━━ Data ━━

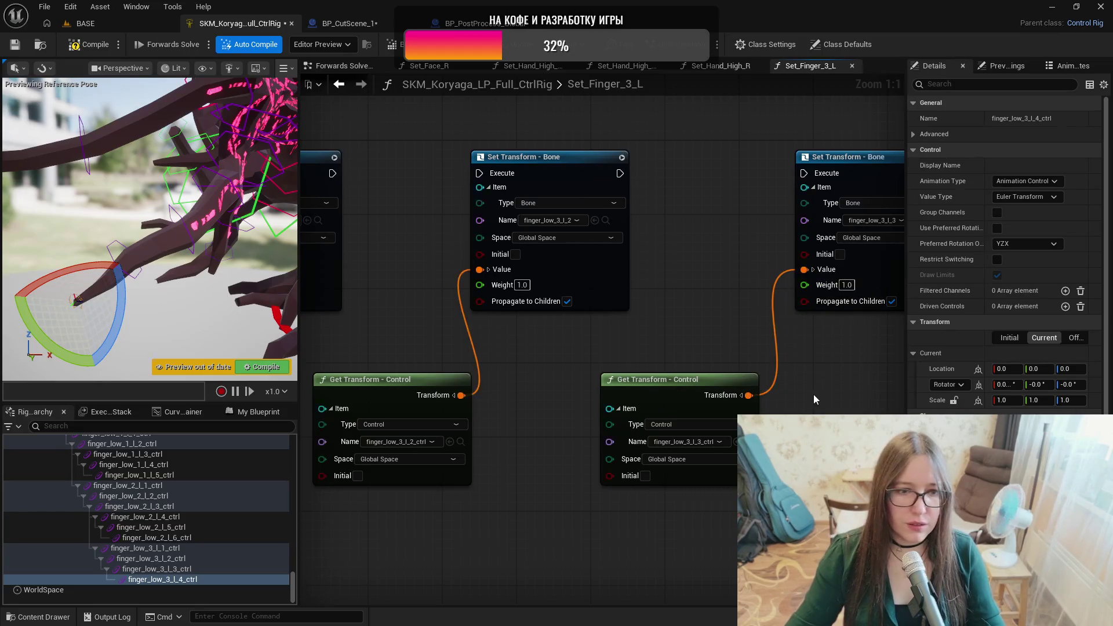
pyautogui.moveTo(817, 394); pyautogui.dragTo(700, 405)
pyautogui.moveTo(823, 397); pyautogui.dragTo(836, 271)
# Start the execution chain by dragging a wire out of the Entry node.
pyautogui.scroll(-5, 679, 308)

━━━

- **Exercise objective**:
Every line above that includes the string "dragTo" needs to be copied.

- **Solved problem**:
pyautogui.moveTo(817, 394); pyautogui.dragTo(700, 405)
pyautogui.moveTo(823, 397); pyautogui.dragTo(836, 271)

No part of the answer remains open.